::: TEXT SHOWN :::
# locked out of deer lease



## O/G SALTY (Jun 7, 2006)

The ? is what would you do if you drove 300 miles, arrive at the deer lease and someone placed a 2nd lock that u did not have a key for, keep in mind it is 3am and did not have any phone #s to the owner.


----------



## El Cazador (Mar 4, 2005)

Good question... what did _you_ do?


----------



## ANGEL (May 21, 2004)

If you are there hunting , then you must have a gun and ammo 
use your imagination lol


----------



## haparks (Apr 12, 2006)

i would have shot the lock off if my dues were paid--cuz u can ask forgiveness after the fact--u should always have access i ur paid up


----------



## Seemorehinie (Aug 12, 2005)

*Lease*

Is it your lease or a friends?


----------



## O/G SALTY (Jun 7, 2006)

can you say 30/30


----------



## FREON (Jun 14, 2005)

Either a lock would have been shot off or a gate would have come unhinged


----------



## O/G SALTY (Jun 7, 2006)

Guess who shows up around 515pm while we are bowhunting?


----------



## kurt68 (May 21, 2004)

Who?


----------



## rattletrap (Sep 9, 2005)

How much is bond for shooting the lock off??????


----------



## Aggiewes (Jan 10, 2005)

Finish the story.... This is getting good!
::: PROVIDED DATA :::
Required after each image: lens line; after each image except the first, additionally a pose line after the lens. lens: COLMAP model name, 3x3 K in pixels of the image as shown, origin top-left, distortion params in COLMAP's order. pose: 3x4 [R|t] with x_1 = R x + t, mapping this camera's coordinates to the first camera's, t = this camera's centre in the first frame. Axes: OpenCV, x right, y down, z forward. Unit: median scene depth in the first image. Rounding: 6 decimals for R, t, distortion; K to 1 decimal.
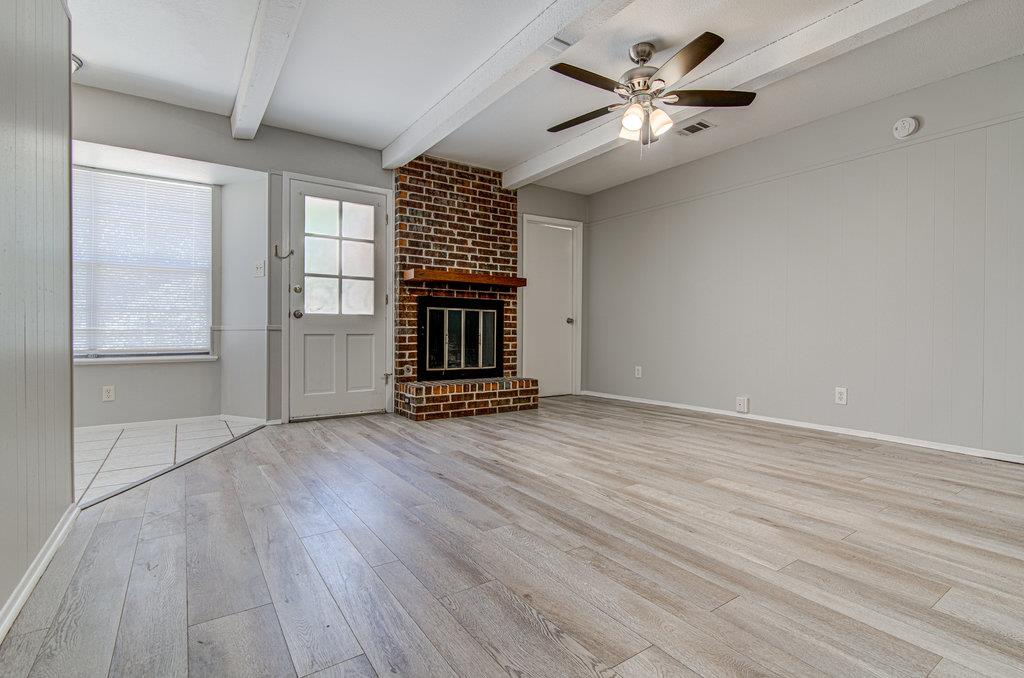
lens RADIAL K [[476.4, 0, 514.3], [0, 476.4, 334.5], [0, 0, 1]] dist [-0.009968, 0.002237]
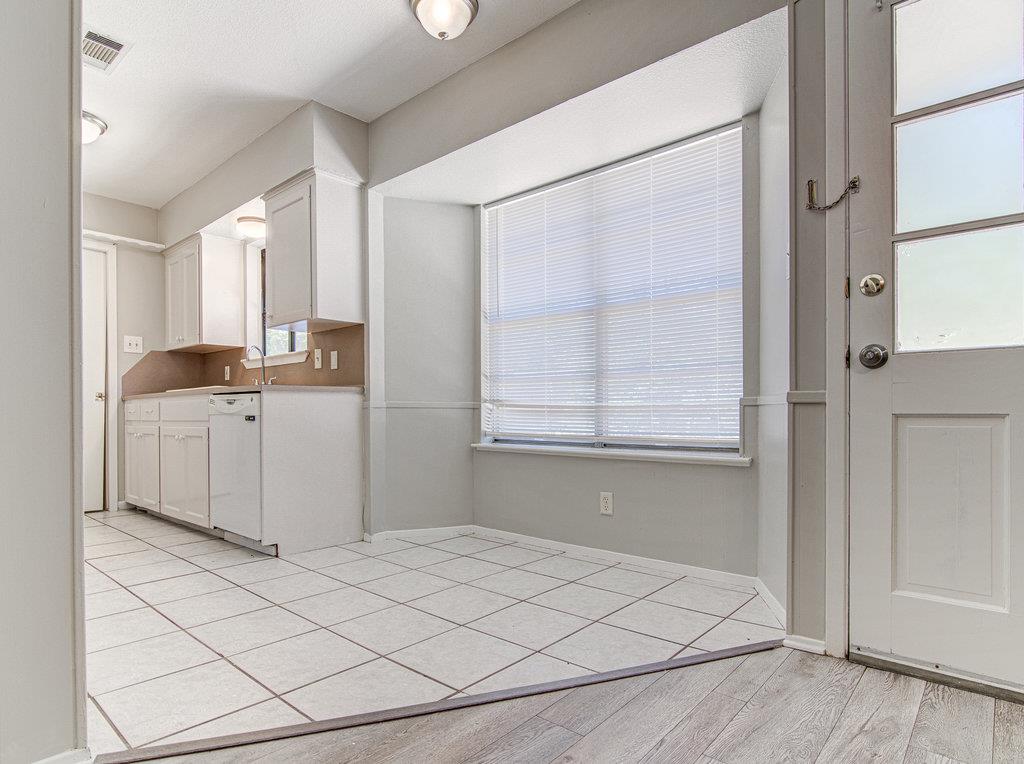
:::
Continue the forum thread about being locked out of the deer lease, picking up after its last post.

----------



## speckle-catcher (May 20, 2004)

cut the [email protected] and tell us the whole story at the same time.

this stringing along bidness is driving me nuts.


----------



## Too Tall (May 21, 2004)

O/G SALTY said:


> Guess who shows up around 515pm while we are bowhunting?


Your buddy who put the lock on to keep you from hunting his stand. Or getting out into the field before he could get to the lease.


----------



## scubaru (Mar 28, 2005)

OMG! Who? Was it that bunny with a pancake on it's head?

_skeet, skeet, skeet, skeet!!!!_


----------



## wahoo (Jun 2, 2004)

Happened to me a few years ago... the property got repo'd from the owner by the IRS. We lost our money in the middle of the season. Lots of fun. Even lost some of the stuff that we had on the property....


----------



## nasakid (May 21, 2004)

Did you mean this one?


----------



## scubaru (Mar 28, 2005)

Dayum! He showed up at your place too?


----------



## speckle-catcher (May 20, 2004)

man - my picture's been potlicked!

I gotta get some new ones!


----------



## Droptine (Dec 9, 2004)

Happened to us once. Good thing I keep a good set of bolt cutters in the tool box on the truck. One link out of the chain and we were in. Next day the landowner cleared it up with the neighbor who had locked us out.


DT


----------



## Swampus (Sep 1, 2005)

now THATS funny!!


----------



## StinkBait (May 31, 2004)

My place where I hunt is land locked, bolt cutters go with me on every trip out there.


----------



## StinkBait (May 31, 2004)

Off-topic but that was my 1000th post! Hip Hip Hooray!


----------



## Trouthunter (Dec 18, 1998)

I always carry a #24 key in my toolbox and it's opened many a locked out gate...just ask the InfamousJ. 

TH


----------



## O/G SALTY (Jun 7, 2006)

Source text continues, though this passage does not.